*YOUR GOAL*
Quote each of the rows below verbatim, changing nothing.

*ENTRIES PROVIDED*
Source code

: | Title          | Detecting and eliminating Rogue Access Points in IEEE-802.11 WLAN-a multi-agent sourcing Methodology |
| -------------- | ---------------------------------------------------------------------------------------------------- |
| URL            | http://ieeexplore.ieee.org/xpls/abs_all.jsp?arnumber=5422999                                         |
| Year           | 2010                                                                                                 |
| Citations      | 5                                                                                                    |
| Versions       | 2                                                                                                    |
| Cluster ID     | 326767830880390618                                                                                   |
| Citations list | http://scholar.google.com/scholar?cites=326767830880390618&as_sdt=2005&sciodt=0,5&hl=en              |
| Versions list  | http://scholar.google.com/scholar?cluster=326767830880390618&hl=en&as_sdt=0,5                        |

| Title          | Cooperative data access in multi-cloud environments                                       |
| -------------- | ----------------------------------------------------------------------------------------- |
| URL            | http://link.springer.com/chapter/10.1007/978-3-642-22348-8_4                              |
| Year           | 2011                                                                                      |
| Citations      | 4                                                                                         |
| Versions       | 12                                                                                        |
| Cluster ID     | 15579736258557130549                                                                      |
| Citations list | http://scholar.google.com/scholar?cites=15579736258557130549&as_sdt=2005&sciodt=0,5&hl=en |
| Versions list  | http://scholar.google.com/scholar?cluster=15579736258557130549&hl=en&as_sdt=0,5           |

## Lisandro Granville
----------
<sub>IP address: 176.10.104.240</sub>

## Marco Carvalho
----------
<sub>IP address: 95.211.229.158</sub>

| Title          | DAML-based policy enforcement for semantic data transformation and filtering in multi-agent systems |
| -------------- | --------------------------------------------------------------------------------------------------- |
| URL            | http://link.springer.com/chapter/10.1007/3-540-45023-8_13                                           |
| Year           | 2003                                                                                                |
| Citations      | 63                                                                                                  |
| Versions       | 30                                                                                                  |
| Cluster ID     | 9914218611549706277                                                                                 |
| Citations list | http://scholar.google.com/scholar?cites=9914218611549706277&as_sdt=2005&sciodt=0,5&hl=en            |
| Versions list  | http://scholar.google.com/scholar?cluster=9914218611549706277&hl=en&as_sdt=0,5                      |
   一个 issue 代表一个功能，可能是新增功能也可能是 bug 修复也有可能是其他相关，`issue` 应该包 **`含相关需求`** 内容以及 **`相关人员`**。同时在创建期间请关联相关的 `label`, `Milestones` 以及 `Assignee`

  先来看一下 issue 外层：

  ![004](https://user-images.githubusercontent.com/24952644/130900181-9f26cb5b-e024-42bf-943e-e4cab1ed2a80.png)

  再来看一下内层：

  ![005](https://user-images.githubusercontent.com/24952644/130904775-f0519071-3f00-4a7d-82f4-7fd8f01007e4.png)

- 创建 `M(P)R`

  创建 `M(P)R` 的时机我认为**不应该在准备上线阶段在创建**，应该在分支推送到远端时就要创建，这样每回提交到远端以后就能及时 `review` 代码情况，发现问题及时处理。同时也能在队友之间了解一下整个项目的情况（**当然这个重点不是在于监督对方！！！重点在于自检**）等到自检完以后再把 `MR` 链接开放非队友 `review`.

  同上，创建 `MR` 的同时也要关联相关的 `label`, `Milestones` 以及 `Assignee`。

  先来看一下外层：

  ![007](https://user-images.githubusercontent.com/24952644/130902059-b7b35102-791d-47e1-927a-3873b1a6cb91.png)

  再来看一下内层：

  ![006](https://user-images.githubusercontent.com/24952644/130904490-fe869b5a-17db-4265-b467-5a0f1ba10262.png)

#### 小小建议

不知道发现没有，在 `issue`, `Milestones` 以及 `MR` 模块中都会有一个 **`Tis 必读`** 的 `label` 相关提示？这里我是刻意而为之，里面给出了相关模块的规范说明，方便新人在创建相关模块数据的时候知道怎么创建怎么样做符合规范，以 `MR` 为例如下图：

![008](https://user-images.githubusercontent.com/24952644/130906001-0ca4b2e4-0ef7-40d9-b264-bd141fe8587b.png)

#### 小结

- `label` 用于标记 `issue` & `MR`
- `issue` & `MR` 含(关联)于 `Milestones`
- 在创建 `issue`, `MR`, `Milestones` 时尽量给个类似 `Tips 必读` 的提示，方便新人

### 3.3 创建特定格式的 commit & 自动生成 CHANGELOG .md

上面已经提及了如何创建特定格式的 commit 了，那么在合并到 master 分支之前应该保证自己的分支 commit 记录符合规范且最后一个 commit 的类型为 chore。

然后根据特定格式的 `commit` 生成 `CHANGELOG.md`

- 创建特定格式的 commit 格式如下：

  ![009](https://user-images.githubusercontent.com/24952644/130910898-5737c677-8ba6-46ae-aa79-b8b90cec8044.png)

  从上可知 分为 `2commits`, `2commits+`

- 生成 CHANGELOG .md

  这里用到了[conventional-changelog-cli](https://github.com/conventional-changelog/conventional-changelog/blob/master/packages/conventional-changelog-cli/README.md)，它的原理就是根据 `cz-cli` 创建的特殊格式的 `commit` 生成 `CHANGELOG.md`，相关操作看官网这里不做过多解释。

*RESPONSE TO THIS EXERCISE*
Source code

: | Title          | Detecting and eliminating Rogue Access Points in IEEE-802.11 WLAN-a multi-agent sourcing Methodology |
| -------------- | ---------------------------------------------------------------------------------------------------- |
| URL            | http://ieeexplore.ieee.org/xpls/abs_all.jsp?arnumber=5422999                                         |
| Year           | 2010                                                                                                 |
| Citations      | 5                                                                                                    |
| Versions       | 2                                                                                                    |
| Cluster ID     | 326767830880390618                                                                                   |
| Citations list | http://scholar.google.com/scholar?cites=326767830880390618&as_sdt=2005&sciodt=0,5&hl=en              |
| Versions list  | http://scholar.google.com/scholar?cluster=326767830880390618&hl=en&as_sdt=0,5                        |

| Title          | Cooperative data access in multi-cloud environments                                       |
| -------------- | ----------------------------------------------------------------------------------------- |
| URL            | http://link.springer.com/chapter/10.1007/978-3-642-22348-8_4                              |
| Year           | 2011                                                                                      |
| Citations      | 4                                                                                         |
| Versions       | 12                                                                                        |
| Cluster ID     | 15579736258557130549                                                                      |
| Citations list | http://scholar.google.com/scholar?cites=15579736258557130549&as_sdt=2005&sciodt=0,5&hl=en |
| Versions list  | http://scholar.google.com/scholar?cluster=15579736258557130549&hl=en&as_sdt=0,5           |

## Lisandro Granville
----------
<sub>IP address: 176.10.104.240</sub>

## Marco Carvalho
----------
<sub>IP address: 95.211.229.158</sub>

| Title          | DAML-based policy enforcement for semantic data transformation and filtering in multi-agent systems |
| -------------- | --------------------------------------------------------------------------------------------------- |
| URL            | http://link.springer.com/chapter/10.1007/3-540-45023-8_13                                           |
| Year           | 2003                                                                                                |
| Citations      | 63                                                                                                  |
| Versions       | 30                                                                                                  |
| Cluster ID     | 9914218611549706277                                                                                 |
| Citations list | http://scholar.google.com/scholar?cites=9914218611549706277&as_sdt=2005&sciodt=0,5&hl=en            |
| Versions list  | http://scholar.google.com/scholar?cluster=9914218611549706277&hl=en&as_sdt=0,5                      |
   一个 issue 代表一个功能，可能是新增功能也可能是 bug 修复也有可能是其他相关，`issue` 应该包 **`含相关需求`** 内容以及 **`相关人员`**。同时在创建期间请关联相关的 `label`, `Milestones` 以及 `Assignee`

  先来看一下 issue 外层：

  ![004](https://user-images.githubusercontent.com/24952644/130900181-9f26cb5b-e024-42bf-943e-e4cab1ed2a80.png)

  再来看一下内层：

  ![005](https://user-images.githubusercontent.com/24952644/130904775-f0519071-3f00-4a7d-82f4-7fd8f01007e4.png)

- 创建 `M(P)R`

  创建 `M(P)R` 的时机我认为**不应该在准备上线阶段在创建**，应该在分支推送到远端时就要创建，这样每回提交到远端以后就能及时 `review` 代码情况，发现问题及时处理。同时也能在队友之间了解一下整个项目的情况（**当然这个重点不是在于监督对方！！！重点在于自检**）等到自检完以后再把 `MR` 链接开放非队友 `review`.

  同上，创建 `MR` 的同时也要关联相关的 `label`, `Milestones` 以及 `Assignee`。

  先来看一下外层：

  ![007](https://user-images.githubusercontent.com/24952644/130902059-b7b35102-791d-47e1-927a-3873b1a6cb91.png)

  再来看一下内层：

  ![006](https://user-images.githubusercontent.com/24952644/130904490-fe869b5a-17db-4265-b467-5a0f1ba10262.png)

#### 小小建议

不知道发现没有，在 `issue`, `Milestones` 以及 `MR` 模块中都会有一个 **`Tis 必读`** 的 `label` 相关提示？这里我是刻意而为之，里面给出了相关模块的规范说明，方便新人在创建相关模块数据的时候知道怎么创建怎么样做符合规范，以 `MR` 为例如下图：

![008](https://user-images.githubusercontent.com/24952644/130906001-0ca4b2e4-0ef7-40d9-b264-bd141fe8587b.png)

#### 小结

- `label` 用于标记 `issue` & `MR`
- `issue` & `MR` 含(关联)于 `Milestones`
- 在创建 `issue`, `MR`, `Milestones` 时尽量给个类似 `Tips 必读` 的提示，方便新人

### 3.3 创建特定格式的 commit & 自动生成 CHANGELOG .md

上面已经提及了如何创建特定格式的 commit 了，那么在合并到 master 分支之前应该保证自己的分支 commit 记录符合规范且最后一个 commit 的类型为 chore。

然后根据特定格式的 `commit` 生成 `CHANGELOG.md`

- 创建特定格式的 commit 格式如下：

  ![009](https://user-images.githubusercontent.com/24952644/130910898-5737c677-8ba6-46ae-aa79-b8b90cec8044.png)

  从上可知 分为 `2commits`, `2commits+`

- 生成 CHANGELOG .md

  这里用到了[conventional-changelog-cli](https://github.com/conventional-changelog/conventional-changelog/blob/master/packages/conventional-changelog-cli/README.md)，它的原理就是根据 `cz-cli` 创建的特殊格式的 `commit` 生成 `CHANGELOG.md`，相关操作看官网这里不做过多解释。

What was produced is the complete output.